Twitter meets SVM and Deep Learning

01-11-2016

It's no secret that I'm not a fan of social media generally. It has potential to be amazing but appears to be going down a route that I'm not very comfortable with. One way that I deal with this is to write robots for Twitter in order to get around the problems of noise, irrelevance and hate speech. I've previously written a robot that filters out tweets that I don't really like. This cuts out a lot of things that stress me out or are just no fun to read. The problem here is this creates an echo chamber which is another major problem of social media. I've been trying to find a few ways around this and I've entered into the world of SVMs and Neural Nets.

Support Vector Machines are an odd thing I don't quite understand just yet. They seem to be a mix of methods, combined to create a system that draws a line between two classes. Think of data being labelled as either class A or class B. New data, when it arrives, will be automatically assigned one of these two categories based upon the data that has been entered previously. It's like drawing a line that divides data-points on a graph. It's possible to do this non-linearly as well, using higher dimensions than just two. I've not managed to do this yet, but it's probably next on the list.

Deep learning for text is quite a hot topic at the moment it would seem. I used an example I was sent from StackOverflow. I've been using Tensorflow for most of the time. I'm not sold on it yet, but the fact that you can mess around with it in Python is a pretty good bonus. Support for GPUs is also a plus point.

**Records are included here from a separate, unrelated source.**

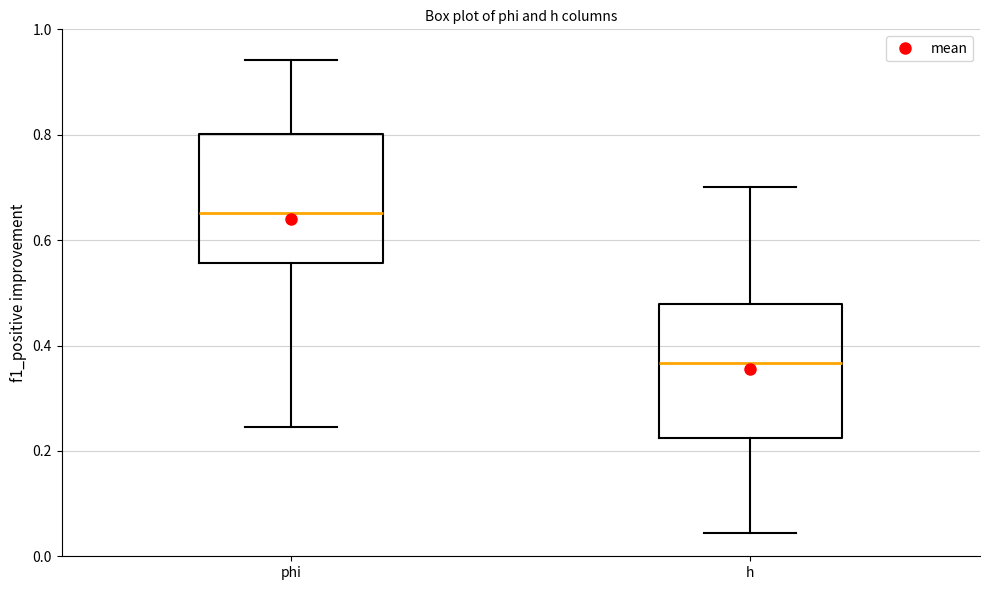

Reading left to right, read every box against the y-axis: the position of its median line, the range the box covers, and the ends of its whiskers. The values are not printed on the chart, so give them approximately, as read against the axis.

phi: median 0.66, box 0.56 to 0.80, whiskers 0.24 to 0.94
h: median 0.36, box 0.22 to 0.48, whiskers 0.04 to 0.70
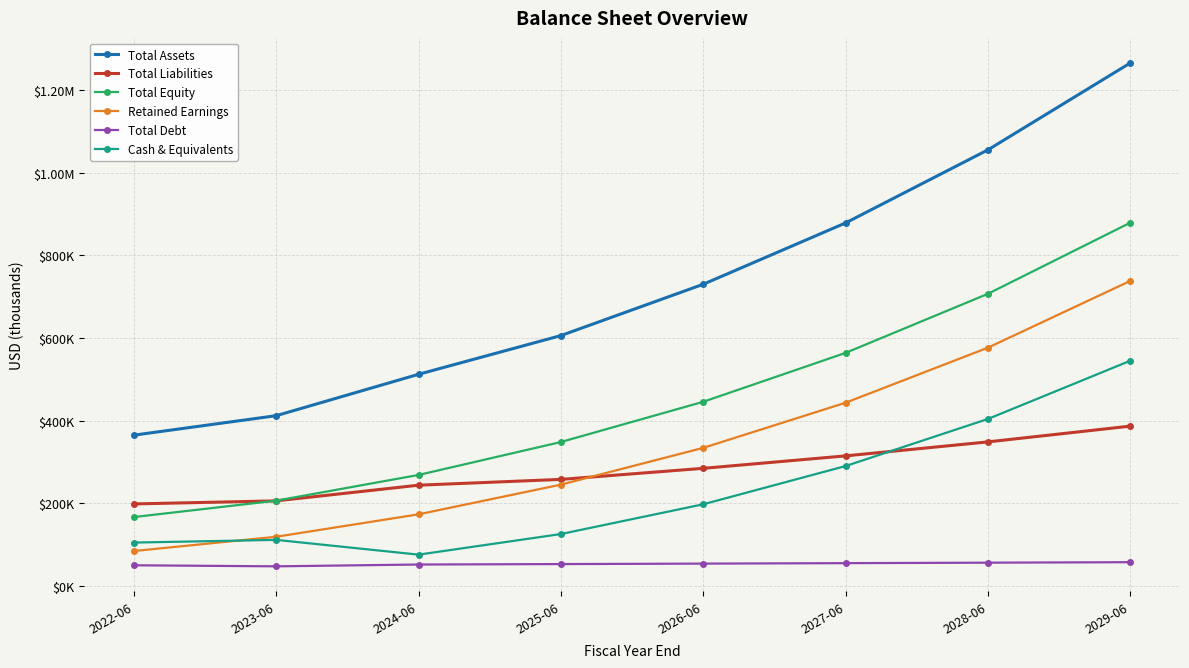

Is this an area chart (filled region under the line)?

No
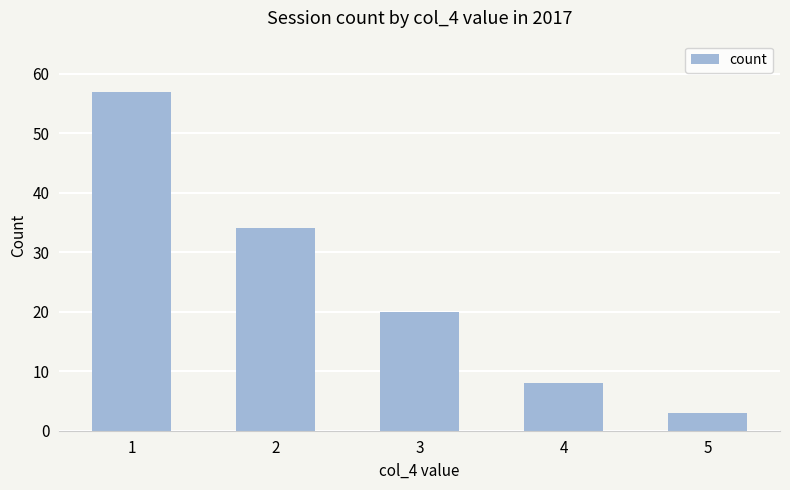

Is it true that the value at 1 is 57?

True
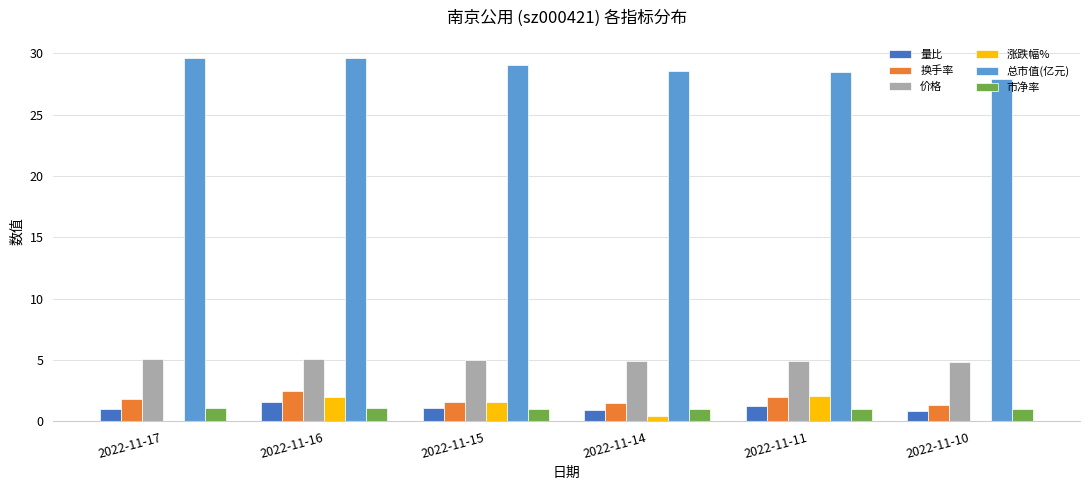

The value of 总市值(亿元) at 2022-11-11 is 28.4. True or false?

True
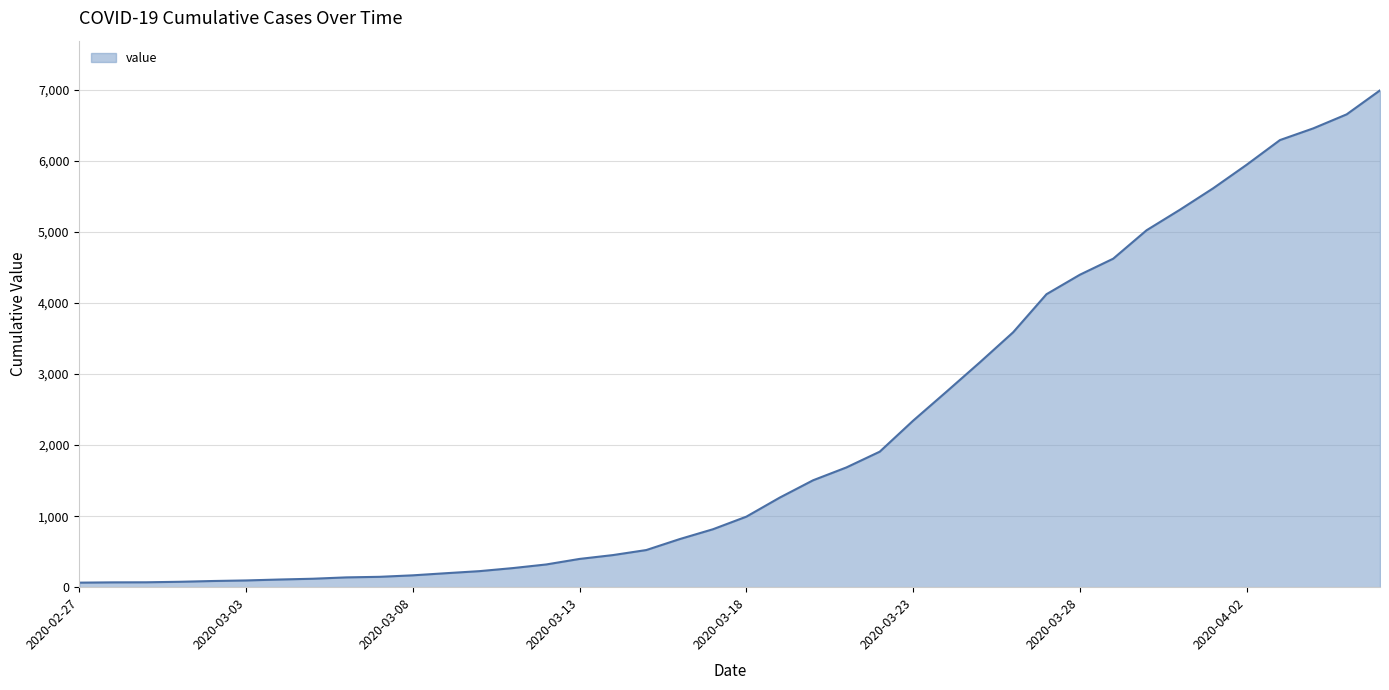

How many lines are shown in the chart?

1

Both of these methods have one thing in common: Word Vectors. How do you represent a sentence (or tweet) as a set of numbers which both of these methods require? Typically, you end up with a vector that is mostly a bunch of zeroes; what is called a sparse vector. Put another way, if you have a dictionary of 50,000 words, you can break up a sentence into a set of words. Each word represents a dimension; a dimension that goes from 0 to 50,000. It pretty much ignores any rules of grammar or semantics, preferring to learn from simply the position of the various tokens. This sort of thing has already been done quite well by the Google program word2vec which also has a wikipedia page. In that example, the vectors are created themselves by a single layer neural net. This is a little "cart-before-the-horse" but the actual results are pretty cool.

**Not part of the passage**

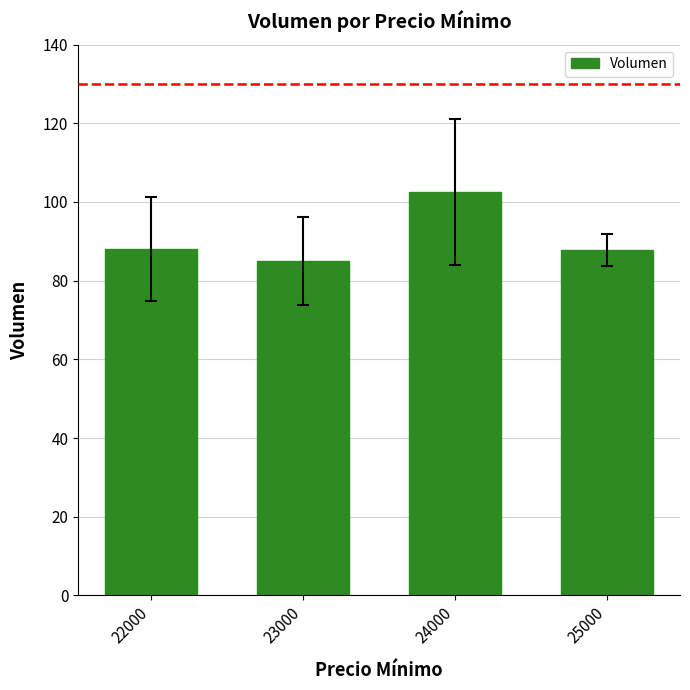

What is the sum of the values at 25000 and 22000?

175.8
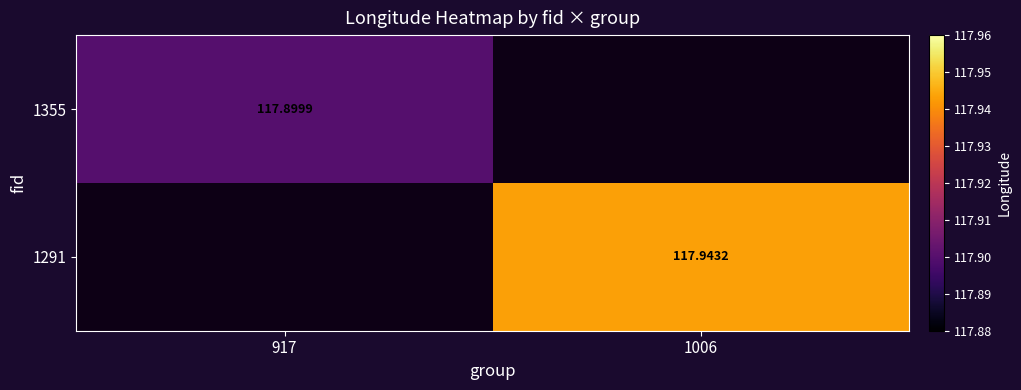

How many categories are shown in the chart?

2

There are some good links for Support Vector Machines when it comes to Python. SciKitLearn is particularly good:

The NLTK tool-kit is closely aligned with scikit-learn, especially when it comes to SVMs. I found that getting the data into the formats scikit-learn needs was a little tricky

pos_cutoff = int(len(liked_ngrams)*0.75)
neg_cutoff = int(len(disliked_ngrams)*0.75)

training_set = [ (feat, 'pos') for feat in liked_ngrams[:pos_cutoff] ]
training_set += [ (feat, 'neg') for feat in disliked_ngrams[:neg_cutoff]]

# Finally, train the classifier and return
classif = SklearnClassifier(LinearSVC())
classif.train(training_set)

Preparing the raw text of the tweet looks a little like this:

tweet = row.text
tokens = nltk.word_tokenize(tweet)
tokens = [token.lower() for token in tokens if len(token) > 1]
bi_tokens = nltk.bigrams(tokens)
tri_tokens = nltk.trigrams(tokens)
a =[(word, True) for word in tokens]
return dict(a)

One thing you can see is that I'm creating what are known as bigrams and trigrams. The theory goes that rather than just using words on their own, you can create a dictionary of ngrams too. This takes into account words that occur together, either in pairs or triples. I actually found this made the accuracy of the system worse, but it might very well be that the system is becoming over-trained, as the training set is only around 3000 items long.

Tensorflow I've found to be much more complicated and I suspect a lot of that is due to the API and the kind of abstraction they've gone for. Nevertheless, there are some good resources out there. The one I've used is this one which give a good description of the challenges.

So far, I've found that SVM works quite well, cutting down 2200 tweets to about 300 tweets a day with a pretty good accuracy (though I do need to double check that). I think there's a lot more to understand. I found the neural net to be slow and less accurate but I have a feeling the word2vec project will come in very handy. I'll have more to say on that in the coming weeks.